• EXERCISE MATERIAL:

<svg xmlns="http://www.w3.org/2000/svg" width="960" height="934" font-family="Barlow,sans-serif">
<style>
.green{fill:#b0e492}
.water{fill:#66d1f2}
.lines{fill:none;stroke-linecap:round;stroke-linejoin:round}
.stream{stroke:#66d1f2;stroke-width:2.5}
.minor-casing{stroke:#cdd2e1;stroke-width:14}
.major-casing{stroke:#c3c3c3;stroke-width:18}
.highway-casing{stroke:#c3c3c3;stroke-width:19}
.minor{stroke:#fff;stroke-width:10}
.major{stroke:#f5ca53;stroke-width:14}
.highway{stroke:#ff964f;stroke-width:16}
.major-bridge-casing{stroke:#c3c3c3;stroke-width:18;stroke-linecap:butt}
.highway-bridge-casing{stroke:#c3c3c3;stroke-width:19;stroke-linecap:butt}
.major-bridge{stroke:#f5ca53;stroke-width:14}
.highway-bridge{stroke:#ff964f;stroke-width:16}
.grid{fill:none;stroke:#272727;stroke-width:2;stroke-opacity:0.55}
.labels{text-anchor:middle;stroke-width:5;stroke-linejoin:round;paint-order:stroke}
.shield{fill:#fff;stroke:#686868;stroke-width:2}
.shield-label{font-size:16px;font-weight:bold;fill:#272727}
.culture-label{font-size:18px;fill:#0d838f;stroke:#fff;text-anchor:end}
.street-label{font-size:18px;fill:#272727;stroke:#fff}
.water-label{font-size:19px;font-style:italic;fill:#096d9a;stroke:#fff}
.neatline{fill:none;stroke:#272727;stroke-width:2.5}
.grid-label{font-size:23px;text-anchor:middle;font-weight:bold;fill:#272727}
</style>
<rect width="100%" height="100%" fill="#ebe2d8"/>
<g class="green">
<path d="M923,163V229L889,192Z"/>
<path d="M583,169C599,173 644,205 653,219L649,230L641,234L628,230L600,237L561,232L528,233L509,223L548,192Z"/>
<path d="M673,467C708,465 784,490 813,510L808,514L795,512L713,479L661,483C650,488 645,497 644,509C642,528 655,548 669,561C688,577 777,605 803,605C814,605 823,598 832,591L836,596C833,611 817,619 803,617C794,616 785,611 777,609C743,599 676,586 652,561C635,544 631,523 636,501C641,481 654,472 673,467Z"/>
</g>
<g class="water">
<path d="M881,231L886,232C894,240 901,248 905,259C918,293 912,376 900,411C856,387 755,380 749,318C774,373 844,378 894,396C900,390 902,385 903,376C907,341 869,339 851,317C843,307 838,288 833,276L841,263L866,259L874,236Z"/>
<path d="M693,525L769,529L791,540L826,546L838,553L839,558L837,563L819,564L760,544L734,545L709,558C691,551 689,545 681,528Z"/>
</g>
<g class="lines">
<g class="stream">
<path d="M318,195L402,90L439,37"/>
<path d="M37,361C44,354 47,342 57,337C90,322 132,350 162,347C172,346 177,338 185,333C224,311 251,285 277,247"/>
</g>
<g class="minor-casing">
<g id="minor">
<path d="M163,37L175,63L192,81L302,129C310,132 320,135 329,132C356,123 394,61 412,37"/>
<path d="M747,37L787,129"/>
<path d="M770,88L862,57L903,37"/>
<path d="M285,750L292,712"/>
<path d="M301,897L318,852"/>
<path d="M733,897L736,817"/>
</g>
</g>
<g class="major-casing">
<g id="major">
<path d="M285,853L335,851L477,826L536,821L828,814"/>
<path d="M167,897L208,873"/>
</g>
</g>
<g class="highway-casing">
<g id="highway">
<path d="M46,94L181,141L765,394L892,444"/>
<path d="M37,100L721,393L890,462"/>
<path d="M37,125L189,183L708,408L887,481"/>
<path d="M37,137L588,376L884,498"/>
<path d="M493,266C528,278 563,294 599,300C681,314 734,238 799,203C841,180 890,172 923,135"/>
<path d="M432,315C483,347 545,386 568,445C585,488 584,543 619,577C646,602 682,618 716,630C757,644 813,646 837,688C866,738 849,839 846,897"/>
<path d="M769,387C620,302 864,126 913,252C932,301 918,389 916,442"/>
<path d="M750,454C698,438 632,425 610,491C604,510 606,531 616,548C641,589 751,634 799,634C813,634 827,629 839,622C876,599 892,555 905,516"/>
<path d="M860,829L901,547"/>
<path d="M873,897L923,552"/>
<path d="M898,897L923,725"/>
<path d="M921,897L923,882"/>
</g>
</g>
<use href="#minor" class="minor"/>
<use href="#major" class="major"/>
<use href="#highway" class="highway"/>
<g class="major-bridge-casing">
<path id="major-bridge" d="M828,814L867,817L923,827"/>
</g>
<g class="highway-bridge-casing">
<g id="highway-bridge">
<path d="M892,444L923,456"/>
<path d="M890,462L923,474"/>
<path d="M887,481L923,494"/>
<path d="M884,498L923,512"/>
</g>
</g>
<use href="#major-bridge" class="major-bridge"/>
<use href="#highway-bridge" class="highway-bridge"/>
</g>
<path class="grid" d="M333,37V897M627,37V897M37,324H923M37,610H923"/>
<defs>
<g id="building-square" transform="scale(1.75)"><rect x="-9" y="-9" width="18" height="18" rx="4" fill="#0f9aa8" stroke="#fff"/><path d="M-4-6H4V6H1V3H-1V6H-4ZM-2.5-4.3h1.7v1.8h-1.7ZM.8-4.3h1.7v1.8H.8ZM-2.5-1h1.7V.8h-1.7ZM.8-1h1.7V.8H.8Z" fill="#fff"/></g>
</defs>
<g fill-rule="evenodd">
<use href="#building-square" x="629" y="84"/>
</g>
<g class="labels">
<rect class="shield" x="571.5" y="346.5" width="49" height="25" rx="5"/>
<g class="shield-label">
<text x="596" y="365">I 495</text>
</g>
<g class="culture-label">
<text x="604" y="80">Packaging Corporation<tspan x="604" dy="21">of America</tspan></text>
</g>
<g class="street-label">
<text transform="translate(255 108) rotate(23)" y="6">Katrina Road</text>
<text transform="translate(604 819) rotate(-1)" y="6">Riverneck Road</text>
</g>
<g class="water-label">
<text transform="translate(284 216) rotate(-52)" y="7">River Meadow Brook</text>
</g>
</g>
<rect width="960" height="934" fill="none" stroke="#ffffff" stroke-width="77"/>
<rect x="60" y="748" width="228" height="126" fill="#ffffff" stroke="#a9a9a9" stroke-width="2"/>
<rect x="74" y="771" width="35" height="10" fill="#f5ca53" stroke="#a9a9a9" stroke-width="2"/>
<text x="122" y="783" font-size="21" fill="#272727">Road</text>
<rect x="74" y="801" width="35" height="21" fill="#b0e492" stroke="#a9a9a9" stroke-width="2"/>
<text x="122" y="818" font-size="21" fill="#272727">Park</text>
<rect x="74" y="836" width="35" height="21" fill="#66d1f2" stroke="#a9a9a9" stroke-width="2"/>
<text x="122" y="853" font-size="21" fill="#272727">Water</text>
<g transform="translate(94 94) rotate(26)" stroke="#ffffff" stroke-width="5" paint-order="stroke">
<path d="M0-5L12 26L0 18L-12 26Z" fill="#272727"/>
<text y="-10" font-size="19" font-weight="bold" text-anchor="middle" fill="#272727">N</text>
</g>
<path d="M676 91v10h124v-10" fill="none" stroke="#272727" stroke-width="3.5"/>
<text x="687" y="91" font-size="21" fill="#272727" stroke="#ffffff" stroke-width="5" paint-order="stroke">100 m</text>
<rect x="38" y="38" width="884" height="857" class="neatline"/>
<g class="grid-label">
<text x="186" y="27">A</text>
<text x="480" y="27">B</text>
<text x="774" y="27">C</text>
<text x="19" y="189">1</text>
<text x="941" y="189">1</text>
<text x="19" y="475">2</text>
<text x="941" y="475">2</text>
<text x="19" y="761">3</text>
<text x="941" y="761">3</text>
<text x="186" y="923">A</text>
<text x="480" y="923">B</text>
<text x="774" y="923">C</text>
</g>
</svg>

• WHAT THE EXERCISE ASKS:
Whenever the word "lines" occurs in a line of the records, that line counts toward the total; state the total only.

• SOLUTION FOR THIS TASK:
2